3. Results, lessons learned 

a) Purified Pf 20S proteasome (~300 mg) was prepared from P. falciparum and was shown to be largely free of contamination with erythrocyte 20S proteasome.

b) Recombinant mammalian PA28 was generated (by Takeda Pharmaceuticals) and shown to be an efficient Pf20S activator.

c) The inhibitory activities of compounds from the Takeda proteasome inhibitor library were assessed against b1, b2 and b5 subunit activities of Pf 20S proteasome.

d) The inhibitory effects of the 131 compounds against both constitutive and immunoproteasome isoforms of human 20S were determined.

e) A proteasome-GLO assay (in mammalian Calu6 cells) was used to examine the reversibility of compounds selected from the above screens.

f) A library of ~6000 Ac-P3-P2-P1-AMC substrates was assessed as substrates for the human and Pf 20S proteasomes.

Differential substrate preferences were observed for Pf and human constitutive proteasomes. Compounds were identified that exhibit selectivity for the Pf20S proteasome b2 or potent inhibition of both b2 and b5. Compounds were identified that show little activity as inhibitors of human 20S proteasome in the proteasome-GLO assay but are potent inhibitors of parasite growth (and show some activity vs Pf20S).
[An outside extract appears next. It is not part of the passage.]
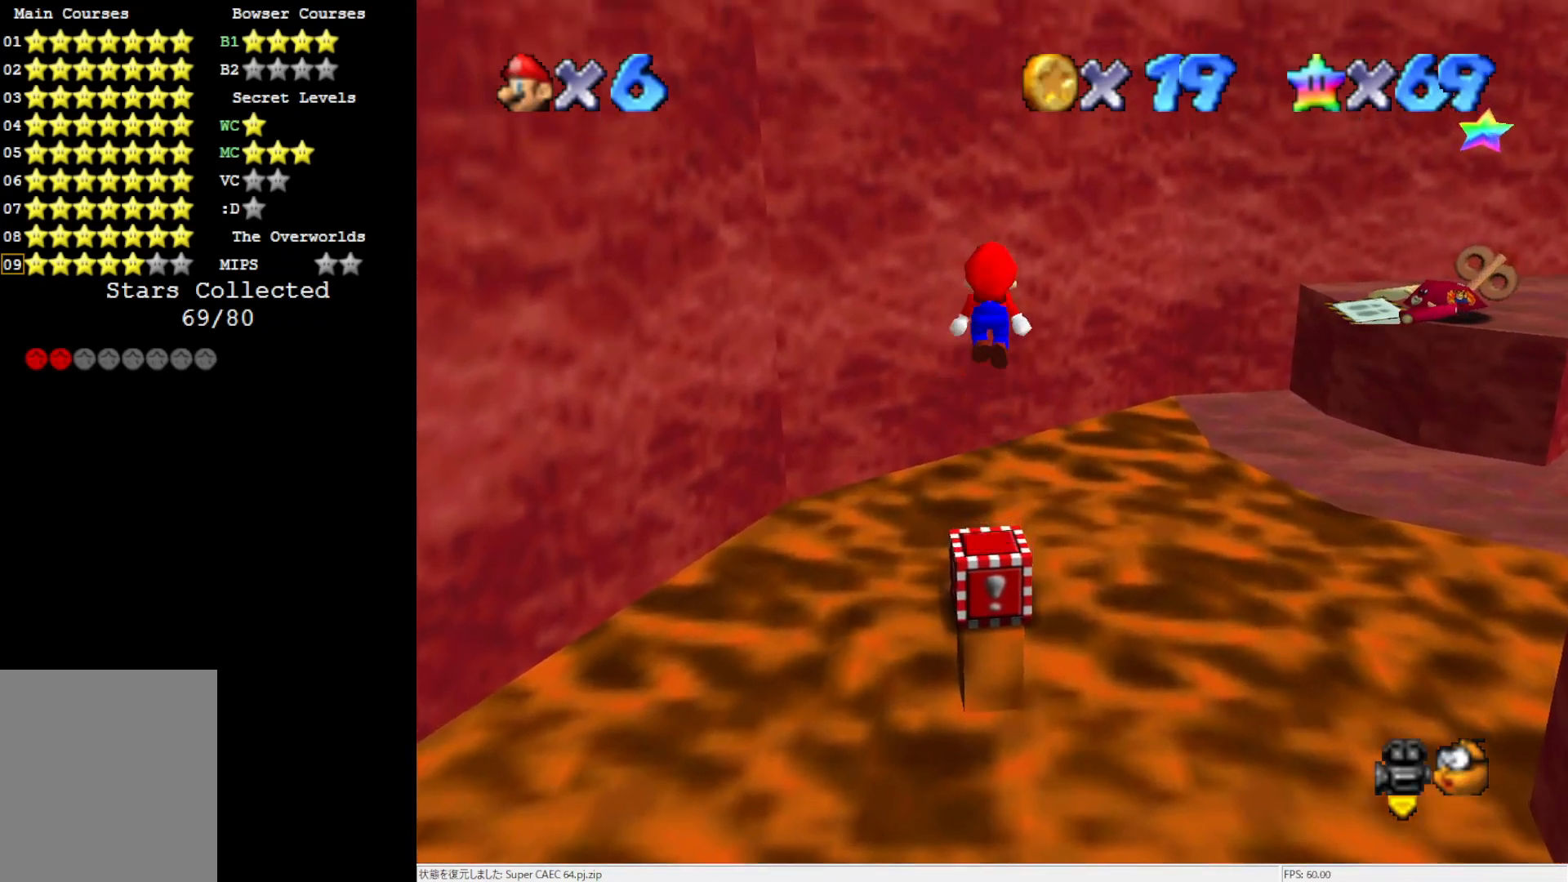
{"buttons": [], "left_stick": "center", "events": [[17, "A", "up"], [117, "left_stick", "down"], [283, "C_LEFT", "down"], [283, "left_stick", "center"], [483, "C_LEFT", "up"]]}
Compounds were identified that exhibit reversibility of action against human 20S proteasome and hence lower host toxicity.

The results suggest that it will be possible to design an inhibitor that is capable of co-inhibiting Pf proteasome b2 and b5 activities.

Aspartic acid is preferred by the Pf proteasome at the P1 position, while tryptophan is preferred at the P2 and P3 positions. This information will aid rational drug design.

We have established an excellent working relationship with Takeda Pharmaceutical, facilitated by placement of a research scientist from the Lead Institution into the Takeda premises for the compounds screen. 

The rapid progress made enabled us to fast-track the compound library screening process.